Urteil vom 7. August 2012
II. öffentlich-rechtliche Abteilung

Besetzung
Bundesrichter Zünd, Präsident,
Gerichtsschreiber Feller.

Verfahrensbeteiligte
X.________ AG,
Beschwerdeführerin, vertreten durch Rechtsanwälte Simon Kobi und/oder Peter
Hofer,

gegen

Gemeinde Küsnacht, Bauamt, Abteilung Tiefbau, Obere Dorfstrasse 32, Postfach,
8700 Küsnacht ZH, vertreten durch Rechtsanwältinnen Claudia Schneider Heusi und
/oder Laura Mazzariello,

Y.________ AG,

Gegenstand
Submission (Abweisung des Gesuches um Erteilung der aufschiebenden Wirkung),

Verfassungsbeschwerde gegen die Verfügung des Verwaltungsgerichts des Kantons
Zürich, 1. Abteilung, Abteilungspräsident, vom 24. April 2012.

Erwägungen:

1.
Die Gemeinde Küsnacht schrieb im Zusammenhang mit der Sanierung einer Strasse
Tiefbau- und Strassenbauarbeiten aus. Der Zuschlag ging mit Vergabeentscheid
vom 28. Februar 2012 an die Y.________ AG. Dagegen gelangte die übergangene
Bewerberin X.________ AG an das Verwaltungsgericht des Kantons Zürich, wobei
sie darum ersuchte, der Beschwerde sei die aufschiebende Wirkung zu erteilen.
Dem Gesuch wurde am 10. April 2012 zunächst superprovisorisch entsprochen. Nach
Einholung einer Replik wies der Präsident der 1. Abteilung des
Verwaltungsgerichts des Kantons Zürich das Gesuch mit (Zwischen-) Verfügung vom
24. April 2012 ab. Mit subsidiärer Verfassungsbeschwerde vom 3. Mai 2012
beantragte die X.________ AG dem Bundesgericht, die Verfügung vom 24. April
2012 sei aufzuheben; es sei der gegen den Vergabeentscheid vom 28. Februar 2012
beim Verwaltungsgericht erhobenen Beschwerde die aufschiebende Wirkung zu
erteilen und es sei der Vergabegemeinde und der Y.________ AG zu verbieten, bis
zu einem rechtskräftigen Entscheid des Verwaltungsgerichts einen Vertrag
betreffend das streitige Vergabegeschäft abzuschliessen. Dem gleichzeitig
gestellten Gesuch um aufschiebende Wirkung für das bundesgerichtliche Verfahren
entsprach der Präsident der II. öffentlich-rechtlichen Abteilung mit Verfügung
vom 4. Mai 2012 superprovisorisch, indem er bis zum Entscheid über das Gesuch
alle Vollziehungsvorkehrungen untersagte.

» AUFGABEN:
A. Beantworte anhand des Urteils zur Submission in Küsnacht folgende Fragen:
(i) Wer ist im Urteil als Gerichtsschreiber aufgeführt?
(ii) Welche Arbeiten schrieb die Gemeinde Küsnacht aus?
(iii) An welchem Datum erhob die Beschwerdeführerin die subsidiäre Verfassungsbeschwerde beim Bundesgericht?
B. Liefere die Fortsetzung des Urteils zur Submission in Küsnacht im Anschluss an dessen letzten Satz.

» Gespeicherte Einträge:
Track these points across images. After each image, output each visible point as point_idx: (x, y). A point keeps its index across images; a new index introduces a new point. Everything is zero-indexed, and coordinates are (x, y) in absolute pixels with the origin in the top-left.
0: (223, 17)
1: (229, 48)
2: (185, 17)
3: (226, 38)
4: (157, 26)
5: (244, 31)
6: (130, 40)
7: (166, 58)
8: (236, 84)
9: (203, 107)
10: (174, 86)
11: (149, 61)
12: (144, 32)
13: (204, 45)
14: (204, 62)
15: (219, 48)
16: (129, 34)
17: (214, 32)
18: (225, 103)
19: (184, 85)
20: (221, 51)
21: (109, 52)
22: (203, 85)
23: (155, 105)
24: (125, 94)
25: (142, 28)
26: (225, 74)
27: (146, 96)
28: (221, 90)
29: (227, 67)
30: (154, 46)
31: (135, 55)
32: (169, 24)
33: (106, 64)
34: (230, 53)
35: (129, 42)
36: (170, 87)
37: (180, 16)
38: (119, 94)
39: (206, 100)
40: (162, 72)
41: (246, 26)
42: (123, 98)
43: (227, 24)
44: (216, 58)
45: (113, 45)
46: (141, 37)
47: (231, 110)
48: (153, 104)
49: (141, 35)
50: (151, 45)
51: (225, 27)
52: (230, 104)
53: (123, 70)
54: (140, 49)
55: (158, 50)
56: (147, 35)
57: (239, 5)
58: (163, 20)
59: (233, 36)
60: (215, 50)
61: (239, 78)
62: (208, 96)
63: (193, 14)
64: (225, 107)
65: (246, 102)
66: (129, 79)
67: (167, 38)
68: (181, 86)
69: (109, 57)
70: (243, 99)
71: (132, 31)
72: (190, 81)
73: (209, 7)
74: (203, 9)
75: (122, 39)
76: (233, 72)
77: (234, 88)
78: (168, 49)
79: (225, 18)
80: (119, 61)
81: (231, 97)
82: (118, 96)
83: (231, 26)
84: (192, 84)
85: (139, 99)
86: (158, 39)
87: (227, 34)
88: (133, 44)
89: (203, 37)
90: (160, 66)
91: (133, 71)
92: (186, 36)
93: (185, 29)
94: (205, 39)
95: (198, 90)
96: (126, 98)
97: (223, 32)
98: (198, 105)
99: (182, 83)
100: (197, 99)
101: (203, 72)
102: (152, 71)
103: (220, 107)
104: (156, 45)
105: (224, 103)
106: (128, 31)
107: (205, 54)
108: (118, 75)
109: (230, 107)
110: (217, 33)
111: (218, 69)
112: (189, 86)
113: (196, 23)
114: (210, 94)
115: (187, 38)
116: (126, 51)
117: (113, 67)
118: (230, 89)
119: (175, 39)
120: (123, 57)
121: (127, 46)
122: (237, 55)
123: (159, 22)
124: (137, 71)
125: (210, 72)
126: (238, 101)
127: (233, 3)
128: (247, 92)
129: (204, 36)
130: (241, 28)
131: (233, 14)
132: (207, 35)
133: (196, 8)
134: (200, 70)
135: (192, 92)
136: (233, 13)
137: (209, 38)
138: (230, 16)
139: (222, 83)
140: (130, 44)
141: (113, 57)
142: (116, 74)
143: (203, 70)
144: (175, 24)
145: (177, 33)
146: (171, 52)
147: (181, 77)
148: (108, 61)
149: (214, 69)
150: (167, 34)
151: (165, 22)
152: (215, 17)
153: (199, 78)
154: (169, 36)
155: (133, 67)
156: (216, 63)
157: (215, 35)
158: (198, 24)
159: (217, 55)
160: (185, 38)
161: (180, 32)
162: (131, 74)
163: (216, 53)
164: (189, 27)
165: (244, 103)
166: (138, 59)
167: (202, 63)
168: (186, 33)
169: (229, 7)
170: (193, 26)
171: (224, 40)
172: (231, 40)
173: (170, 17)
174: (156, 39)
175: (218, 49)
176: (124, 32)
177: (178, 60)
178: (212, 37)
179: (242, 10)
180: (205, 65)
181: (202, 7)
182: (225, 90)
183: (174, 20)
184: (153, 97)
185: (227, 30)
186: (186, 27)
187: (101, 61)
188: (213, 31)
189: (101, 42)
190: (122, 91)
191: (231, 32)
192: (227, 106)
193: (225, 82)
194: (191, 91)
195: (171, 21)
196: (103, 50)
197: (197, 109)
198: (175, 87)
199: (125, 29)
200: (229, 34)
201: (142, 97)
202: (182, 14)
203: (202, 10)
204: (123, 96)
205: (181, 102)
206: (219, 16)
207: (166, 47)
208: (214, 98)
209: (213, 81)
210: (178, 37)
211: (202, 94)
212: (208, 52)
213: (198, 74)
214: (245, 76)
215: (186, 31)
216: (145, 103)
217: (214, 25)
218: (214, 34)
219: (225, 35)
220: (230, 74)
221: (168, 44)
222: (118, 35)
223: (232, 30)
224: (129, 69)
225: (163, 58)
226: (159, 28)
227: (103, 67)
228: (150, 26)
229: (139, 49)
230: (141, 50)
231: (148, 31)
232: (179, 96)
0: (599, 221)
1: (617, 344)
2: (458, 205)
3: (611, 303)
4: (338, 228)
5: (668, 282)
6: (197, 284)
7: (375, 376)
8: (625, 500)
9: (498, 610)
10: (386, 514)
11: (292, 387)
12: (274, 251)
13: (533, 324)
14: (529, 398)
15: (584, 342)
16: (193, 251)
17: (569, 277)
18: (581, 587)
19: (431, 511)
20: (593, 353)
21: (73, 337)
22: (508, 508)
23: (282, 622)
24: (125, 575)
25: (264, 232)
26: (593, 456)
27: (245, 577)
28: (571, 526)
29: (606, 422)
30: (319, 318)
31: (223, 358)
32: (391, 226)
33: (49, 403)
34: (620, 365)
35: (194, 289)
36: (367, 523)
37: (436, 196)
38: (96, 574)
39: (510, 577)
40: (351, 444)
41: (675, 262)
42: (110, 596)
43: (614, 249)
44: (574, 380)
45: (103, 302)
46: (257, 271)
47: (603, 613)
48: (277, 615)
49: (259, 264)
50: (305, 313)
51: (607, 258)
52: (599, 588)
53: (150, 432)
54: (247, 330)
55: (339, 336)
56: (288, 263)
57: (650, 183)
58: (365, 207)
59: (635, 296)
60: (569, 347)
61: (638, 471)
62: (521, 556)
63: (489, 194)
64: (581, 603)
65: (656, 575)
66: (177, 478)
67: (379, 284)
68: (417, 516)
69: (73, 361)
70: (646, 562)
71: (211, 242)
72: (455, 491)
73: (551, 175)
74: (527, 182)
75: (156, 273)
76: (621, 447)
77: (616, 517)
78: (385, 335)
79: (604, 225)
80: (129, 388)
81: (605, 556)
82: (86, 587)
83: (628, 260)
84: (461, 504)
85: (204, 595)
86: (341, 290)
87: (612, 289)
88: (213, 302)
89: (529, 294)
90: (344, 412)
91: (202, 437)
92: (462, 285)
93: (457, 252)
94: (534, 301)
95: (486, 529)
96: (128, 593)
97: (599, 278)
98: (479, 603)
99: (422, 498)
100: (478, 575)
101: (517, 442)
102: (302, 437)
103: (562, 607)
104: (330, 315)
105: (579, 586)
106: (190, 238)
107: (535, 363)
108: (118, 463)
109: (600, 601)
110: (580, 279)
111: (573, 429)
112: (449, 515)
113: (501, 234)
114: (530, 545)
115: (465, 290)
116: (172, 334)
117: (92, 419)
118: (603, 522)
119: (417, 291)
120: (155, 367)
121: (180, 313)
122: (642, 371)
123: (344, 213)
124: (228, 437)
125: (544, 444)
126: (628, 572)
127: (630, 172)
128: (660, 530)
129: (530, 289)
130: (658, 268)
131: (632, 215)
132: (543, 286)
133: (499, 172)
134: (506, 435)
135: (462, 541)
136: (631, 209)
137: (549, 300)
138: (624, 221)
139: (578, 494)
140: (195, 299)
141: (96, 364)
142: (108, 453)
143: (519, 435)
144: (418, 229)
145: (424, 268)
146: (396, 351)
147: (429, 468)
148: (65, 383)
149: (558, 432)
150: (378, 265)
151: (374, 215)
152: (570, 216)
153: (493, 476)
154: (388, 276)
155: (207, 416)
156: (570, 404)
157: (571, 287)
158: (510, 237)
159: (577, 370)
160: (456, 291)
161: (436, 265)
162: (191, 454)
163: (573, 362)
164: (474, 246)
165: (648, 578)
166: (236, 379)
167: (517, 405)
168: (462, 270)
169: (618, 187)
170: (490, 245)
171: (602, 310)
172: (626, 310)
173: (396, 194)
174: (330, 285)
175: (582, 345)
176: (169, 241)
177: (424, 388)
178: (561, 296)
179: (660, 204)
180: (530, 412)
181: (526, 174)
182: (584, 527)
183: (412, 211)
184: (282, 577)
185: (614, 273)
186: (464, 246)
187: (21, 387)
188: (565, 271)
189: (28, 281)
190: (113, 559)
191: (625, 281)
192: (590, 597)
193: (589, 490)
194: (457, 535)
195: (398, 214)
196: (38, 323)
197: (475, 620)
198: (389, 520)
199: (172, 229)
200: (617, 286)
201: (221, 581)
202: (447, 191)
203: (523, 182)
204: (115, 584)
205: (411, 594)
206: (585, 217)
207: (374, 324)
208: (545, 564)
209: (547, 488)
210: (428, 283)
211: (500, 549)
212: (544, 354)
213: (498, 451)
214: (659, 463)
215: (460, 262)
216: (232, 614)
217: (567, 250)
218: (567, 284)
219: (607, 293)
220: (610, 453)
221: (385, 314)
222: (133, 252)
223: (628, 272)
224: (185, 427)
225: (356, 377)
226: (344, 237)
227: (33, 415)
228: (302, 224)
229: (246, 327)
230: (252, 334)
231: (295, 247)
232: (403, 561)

» NUMMERIERTE LÖSUNGEN:
A.
(i) Feller
(ii) Tiefbau- und Strassenbauarbeiten im Zusammenhang mit der Sanierung einer Strasse
(iii) Am 3. Mai 2012

B.
In ihrer Vernehmlassung vom 21. Mai 2012 teilte die Gemeinde Küsnacht mit, dass
sie am 25./27. April 2012 den Werkvertrag mit der Y.________ AG geschlossen
habe; sie beantragte, auf die Beschwerde nicht einzutreten, eventuell sie
abzuweisen. Der Präsident der II. öffentlich-rechtlichen Abteilung hob darauf
mit Verfügung vom 13. Juni 2012 die superprovisorisch angeordnete Untersagung
aller Vollziehungsvorkehren vom 4. Mai 2012 auf und wies das Gesuch um
aufschiebende Wirkung ab. Zugleich wurde den Verfahrensbeteiligten Gelegenheit
eingeräumt, sich zur Frage einer allfälligen Gegenstandslosigkeit des
bundesgerichtlichen Verfahrens bzw. zur Regelung der Verfahrenskosten und
Parteientschädigungen zu äussern. Die Beschwerdeführerin beantragte am 29. Juni
2012, auf die Beschwerde vom 3. Mai 2012 einzutreten und diese materiell zu
behandeln; eventualiter, für den Fall des Nichteintretens auf die Beschwerde,
ersucht sie darum, die Verfahrenskosten der Gemeinde Küsnacht oder der
Y.________ AG aufzuerlegen und ihr eine Parteientschädigung zuzusprechen. Die
Gemeinde Küsnacht hat ihre Vernehmlassungsanträge bestätigt. Eine Stellungnahme
der Y.________ AG ist nicht eingegangen.

2.
2.1 Gemäss Art. 89 Abs. 1 lit. c BGG ist zur Beschwerde in
öffentlich-rechtlichen Angelegenheiten berechtigt, wer ein schutzwürdiges
Interesse an der Aufhebung oder Änderung des angefochtenen Entscheids hat.
Fehlt es daran schon zum Zeitpunkt der Beschwerdeerhebung, wird darauf nicht
eingetreten, fällt dieses Interesse später dahin, ist das Verfahren
abzuschreiben (BGE 137 I 23 E. 1.3.1 S. 24).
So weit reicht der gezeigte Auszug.